Page excerpt ▸
=======

No, it isn't. A compiler can do detailed code analysis about the best registers to use, how to move things in and out of memory to minimize cache misses, how to order instructions to maximize instruction level parallelism and minimize stalls in multiple pipeline chips, and more.


You have jumped to the faith-based conclusion that an assemby language programmer cannot do these things.

And inspite of that error on your part, it is not even necessary for the assembly language programmer to do them because the assembly language programmer has the freedom to try different methodologies, as well as examine the methodologies employed by a compiler - the compiler is going to produce the exact same fixed strategy every time and that is proof that you are wrong.

Sorry, this is not a religion. We can use logic to answer the question.

Quote:Original post by Promit
Most importantly, it can do all that work in the blink of an eye.


I did mention development time. Did you miss it or is the rest of your post not a reply to me?

=======

Set task a ▸ Reproduce the forum post on compilers and assembly language word for word, in its entirety.
The forum post on compilers and assembly language has no connection to the listing.

=======

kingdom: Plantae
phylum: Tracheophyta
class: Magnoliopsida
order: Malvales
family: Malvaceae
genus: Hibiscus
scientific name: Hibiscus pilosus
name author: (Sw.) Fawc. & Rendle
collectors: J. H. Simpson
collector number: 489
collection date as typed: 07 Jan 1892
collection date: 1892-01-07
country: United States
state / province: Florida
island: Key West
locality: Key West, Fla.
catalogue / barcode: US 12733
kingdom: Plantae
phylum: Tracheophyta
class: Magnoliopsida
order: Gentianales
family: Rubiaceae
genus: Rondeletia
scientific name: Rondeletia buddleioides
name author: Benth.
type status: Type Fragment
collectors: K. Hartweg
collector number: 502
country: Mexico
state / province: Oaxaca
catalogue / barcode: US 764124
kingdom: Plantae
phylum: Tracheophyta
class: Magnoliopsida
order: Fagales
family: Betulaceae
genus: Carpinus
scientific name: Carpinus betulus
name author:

=======

Set task b ▸ Quote the lines of the listing, starting with the line containing "collection date: 1892-01-07" and going on through the end of the listing.

Correct result a ▸
No, it isn't. A compiler can do detailed code analysis about the best registers to use, how to move things in and out of memory to minimize cache misses, how to order instructions to maximize instruction level parallelism and minimize stalls in multiple pipeline chips, and more.


You have jumped to the faith-based conclusion that an assemby language programmer cannot do these things.

And inspite of that error on your part, it is not even necessary for the assembly language programmer to do them because the assembly language programmer has the freedom to try different methodologies, as well as examine the methodologies employed by a compiler - the compiler is going to produce the exact same fixed strategy every time and that is proof that you are wrong.

Sorry, this is not a religion. We can use logic to answer the question.

Quote:Original post by Promit
Most importantly, it can do all that work in the blink of an eye.


I did mention development time. Did you miss it or is the rest of your post not a reply to me?

Correct result b ▸
collection date: 1892-01-07
country: United States
state / province: Florida
island: Key West
locality: Key West, Fla.
catalogue / barcode: US 12733
kingdom: Plantae
phylum: Tracheophyta
class: Magnoliopsida
order: Gentianales
family: Rubiaceae
genus: Rondeletia
scientific name: Rondeletia buddleioides
name author: Benth.
type status: Type Fragment
collectors: K. Hartweg
collector number: 502
country: Mexico
state / province: Oaxaca
catalogue / barcode: US 764124
kingdom: Plantae
phylum: Tracheophyta
class: Magnoliopsida
order: Fagales
family: Betulaceae
genus: Carpinus
scientific name: Carpinus betulus
name author:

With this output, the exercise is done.